WHAT NEEDS TO BE DONE: Print the listing below line for line, keeping every word, spelling and capital letter the same.
┄┄┄┄┄┄
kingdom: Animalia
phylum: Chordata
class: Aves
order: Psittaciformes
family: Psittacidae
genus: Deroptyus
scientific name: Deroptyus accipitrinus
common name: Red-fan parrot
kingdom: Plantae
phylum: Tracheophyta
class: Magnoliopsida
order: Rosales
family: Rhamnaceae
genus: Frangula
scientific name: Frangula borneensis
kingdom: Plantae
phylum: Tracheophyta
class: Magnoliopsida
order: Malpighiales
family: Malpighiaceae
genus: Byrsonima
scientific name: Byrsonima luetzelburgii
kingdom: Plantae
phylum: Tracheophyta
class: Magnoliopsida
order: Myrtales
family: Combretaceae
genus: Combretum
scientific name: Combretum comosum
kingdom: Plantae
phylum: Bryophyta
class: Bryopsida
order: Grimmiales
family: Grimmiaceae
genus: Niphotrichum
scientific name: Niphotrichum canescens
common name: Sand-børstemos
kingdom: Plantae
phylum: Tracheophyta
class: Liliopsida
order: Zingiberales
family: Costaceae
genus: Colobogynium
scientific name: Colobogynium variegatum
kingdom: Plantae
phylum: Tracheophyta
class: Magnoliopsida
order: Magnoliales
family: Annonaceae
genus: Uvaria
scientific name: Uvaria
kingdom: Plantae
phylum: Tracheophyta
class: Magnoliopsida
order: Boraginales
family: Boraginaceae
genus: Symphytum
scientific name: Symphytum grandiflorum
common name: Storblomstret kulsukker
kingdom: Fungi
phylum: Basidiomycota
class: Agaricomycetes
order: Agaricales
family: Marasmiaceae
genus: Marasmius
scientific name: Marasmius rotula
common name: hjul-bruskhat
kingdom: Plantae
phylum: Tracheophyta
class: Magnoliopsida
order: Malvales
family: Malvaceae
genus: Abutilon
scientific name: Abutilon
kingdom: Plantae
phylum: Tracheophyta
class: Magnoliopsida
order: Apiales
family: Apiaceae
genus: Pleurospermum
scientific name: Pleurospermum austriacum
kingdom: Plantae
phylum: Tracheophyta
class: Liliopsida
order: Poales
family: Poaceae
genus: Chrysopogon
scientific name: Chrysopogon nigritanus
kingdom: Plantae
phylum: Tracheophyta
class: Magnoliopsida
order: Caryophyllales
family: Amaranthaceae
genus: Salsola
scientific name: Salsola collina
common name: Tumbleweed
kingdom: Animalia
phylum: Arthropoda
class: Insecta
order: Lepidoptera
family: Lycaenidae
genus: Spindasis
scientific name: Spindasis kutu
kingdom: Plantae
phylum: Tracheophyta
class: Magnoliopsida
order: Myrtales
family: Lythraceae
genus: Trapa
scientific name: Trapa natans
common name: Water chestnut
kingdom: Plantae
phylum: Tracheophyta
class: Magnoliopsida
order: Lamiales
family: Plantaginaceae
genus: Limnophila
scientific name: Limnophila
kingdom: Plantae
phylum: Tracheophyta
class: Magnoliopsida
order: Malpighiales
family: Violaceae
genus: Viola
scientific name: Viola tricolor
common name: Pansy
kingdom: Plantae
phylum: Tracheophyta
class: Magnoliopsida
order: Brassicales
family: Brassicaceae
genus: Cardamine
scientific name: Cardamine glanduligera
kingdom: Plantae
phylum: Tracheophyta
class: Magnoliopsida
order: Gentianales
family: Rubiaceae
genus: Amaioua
┄┄┄┄┄┄
CORRECT RESPONSE:
kingdom: Animalia
phylum: Chordata
class: Aves
order: Psittaciformes
family: Psittacidae
genus: Deroptyus
scientific name: Deroptyus accipitrinus
common name: Red-fan parrot
kingdom: Plantae
phylum: Tracheophyta
class: Magnoliopsida
order: Rosales
family: Rhamnaceae
genus: Frangula
scientific name: Frangula borneensis
kingdom: Plantae
phylum: Tracheophyta
class: Magnoliopsida
order: Malpighiales
family: Malpighiaceae
genus: Byrsonima
scientific name: Byrsonima luetzelburgii
kingdom: Plantae
phylum: Tracheophyta
class: Magnoliopsida
order: Myrtales
family: Combretaceae
genus: Combretum
scientific name: Combretum comosum
kingdom: Plantae
phylum: Bryophyta
class: Bryopsida
order: Grimmiales
family: Grimmiaceae
genus: Niphotrichum
scientific name: Niphotrichum canescens
common name: Sand-børstemos
kingdom: Plantae
phylum: Tracheophyta
class: Liliopsida
order: Zingiberales
family: Costaceae
genus: Colobogynium
scientific name: Colobogynium variegatum
kingdom: Plantae
phylum: Tracheophyta
class: Magnoliopsida
order: Magnoliales
family: Annonaceae
genus: Uvaria
scientific name: Uvaria
kingdom: Plantae
phylum: Tracheophyta
class: Magnoliopsida
order: Boraginales
family: Boraginaceae
genus: Symphytum
scientific name: Symphytum grandiflorum
common name: Storblomstret kulsukker
kingdom: Fungi
phylum: Basidiomycota
class: Agaricomycetes
order: Agaricales
family: Marasmiaceae
genus: Marasmius
scientific name: Marasmius rotula
common name: hjul-bruskhat
kingdom: Plantae
phylum: Tracheophyta
class: Magnoliopsida
order: Malvales
family: Malvaceae
genus: Abutilon
scientific name: Abutilon
kingdom: Plantae
phylum: Tracheophyta
class: Magnoliopsida
order: Apiales
family: Apiaceae
genus: Pleurospermum
scientific name: Pleurospermum austriacum
kingdom: Plantae
phylum: Tracheophyta
class: Liliopsida
order: Poales
family: Poaceae
genus: Chrysopogon
scientific name: Chrysopogon nigritanus
kingdom: Plantae
phylum: Tracheophyta
class: Magnoliopsida
order: Caryophyllales
family: Amaranthaceae
genus: Salsola
scientific name: Salsola collina
common name: Tumbleweed
kingdom: Animalia
phylum: Arthropoda
class: Insecta
order: Lepidoptera
family: Lycaenidae
genus: Spindasis
scientific name: Spindasis kutu
kingdom: Plantae
phylum: Tracheophyta
class: Magnoliopsida
order: Myrtales
family: Lythraceae
genus: Trapa
scientific name: Trapa natans
common name: Water chestnut
kingdom: Plantae
phylum: Tracheophyta
class: Magnoliopsida
order: Lamiales
family: Plantaginaceae
genus: Limnophila
scientific name: Limnophila
kingdom: Plantae
phylum: Tracheophyta
class: Magnoliopsida
order: Malpighiales
family: Violaceae
genus: Viola
scientific name: Viola tricolor
common name: Pansy
kingdom: Plantae
phylum: Tracheophyta
class: Magnoliopsida
order: Brassicales
family: Brassicaceae
genus: Cardamine
scientific name: Cardamine glanduligera
kingdom: Plantae
phylum: Tracheophyta
class: Magnoliopsida
order: Gentianales
family: Rubiaceae
genus: Amaioua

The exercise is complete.